The current state of central government IT projects

The current state of central government IT projects

Government ICT leaders are experiencing compliance, cost and performance issues, with Pure Storage revealing that just under half of government ICT leaders have confidence that their current data infrastructure can support digital transformation objectives.

The survey of 101 senior government ICT leaders, found that current data infrastructure is seen to compromise operational agility (85%), increase operational costs (83%), create compliance challenges (82%) and decrease the ability to meet citizen expectations (80%).

These findings have been revealed by Pure Storage in its new report, entitled ‘UK Smart Government Report: Data Driven Transformation’, designed to uncover the current state of digital transformation projects in UK Central Government.

Digital transformation progress

The report found that only 49% of current government ICT projects are considered to fully meet expectations, and be delivered within time and on budget.

A better use of data has been identified as a key enabler for central government departments to drive internal change, adhere to policy changes and improve citizen outcomes. However, despite the recognition that data is a primary enabler, legacy infrastructure is potentially constraining these plans.

Improving citizen outcomes

83% recognise that data is a tool that can transform experiences for citizens, with that same number in turn believing this can put trust back in government.

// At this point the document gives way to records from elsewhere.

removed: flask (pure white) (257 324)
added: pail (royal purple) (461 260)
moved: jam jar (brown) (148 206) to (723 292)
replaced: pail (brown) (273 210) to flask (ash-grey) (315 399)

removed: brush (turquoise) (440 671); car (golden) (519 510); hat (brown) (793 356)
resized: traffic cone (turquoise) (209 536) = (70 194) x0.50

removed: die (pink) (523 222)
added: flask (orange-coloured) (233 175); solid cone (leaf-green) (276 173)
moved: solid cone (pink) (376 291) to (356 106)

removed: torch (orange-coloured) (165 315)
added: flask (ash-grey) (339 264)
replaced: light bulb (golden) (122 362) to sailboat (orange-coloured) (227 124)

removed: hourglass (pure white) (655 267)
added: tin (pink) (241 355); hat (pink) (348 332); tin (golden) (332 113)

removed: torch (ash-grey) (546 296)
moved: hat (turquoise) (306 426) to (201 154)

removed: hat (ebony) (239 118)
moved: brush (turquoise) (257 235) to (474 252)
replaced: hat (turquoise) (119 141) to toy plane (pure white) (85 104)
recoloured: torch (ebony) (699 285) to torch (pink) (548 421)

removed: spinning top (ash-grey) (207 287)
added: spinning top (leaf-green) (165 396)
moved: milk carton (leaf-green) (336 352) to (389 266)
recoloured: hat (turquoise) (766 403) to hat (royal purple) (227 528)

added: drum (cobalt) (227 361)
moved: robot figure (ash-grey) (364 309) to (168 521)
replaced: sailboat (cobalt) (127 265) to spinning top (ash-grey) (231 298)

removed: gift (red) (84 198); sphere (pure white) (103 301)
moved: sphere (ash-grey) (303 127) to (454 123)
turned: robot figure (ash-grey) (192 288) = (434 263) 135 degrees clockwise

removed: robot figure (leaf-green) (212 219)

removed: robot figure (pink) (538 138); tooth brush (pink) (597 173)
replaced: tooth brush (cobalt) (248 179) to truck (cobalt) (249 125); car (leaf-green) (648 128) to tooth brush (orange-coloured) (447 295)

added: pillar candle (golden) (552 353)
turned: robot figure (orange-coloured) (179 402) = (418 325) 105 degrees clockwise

With citizen expectations ever-increasing, the use of data was identified as vital to improving the following areas:  

  • 49% believe data was important to deliver a time-efficient service for citizens
  • 43% stated that delivering a reliable, uninterrupted and mobile optimised service will be driven by data
  • 42% responded that data can help create a simple and smooth experience for users 
Driving internal change

As well as citizen outcomes, the use of data has also been identified as a positive tool that can help governments future-proof themselves, under increasingly difficult circumstances.

In an era where budgets continue to decrease, over half (54%) believe that they could be making better use of data and analytics to deliver cost savings and derive more value. A further 42% stated that this would also allow for better real-time decision making.

Adhering to policy changes

There are a number of other factors accelerating the need for departments to overhaul their data strategy and infrastructure.

These include government requirements to be “cloud first” (51%), public scrutiny and increased citizen expectations (50%), the need for increased collaboration and the move to a “connected” government (43%).

Barriers to transformation

49% plan to overhaul their data strategy and infrastructure to better support their departmental strategic objectives within the next two years.

However, the biggest barriers standing in their way are; investment in data infrastructure (89%), investment in applications (80%), legacy processes and lack of agility (78%), and lack of digital skills and experience (77%).

“Data has the potential to enable the transformation programmes of central government departments; whether it is helping to deliver strategic objectives, implement policy changes or provide an overall better service to citizens,”commented Shaun Collings, director, Public Sector UK, Pure Storage.

“While it is encouraging to see that government ICT leaders recognise this potential, there are hurdles to overcome when it comes to accessing, storing, structuring and managing this data.”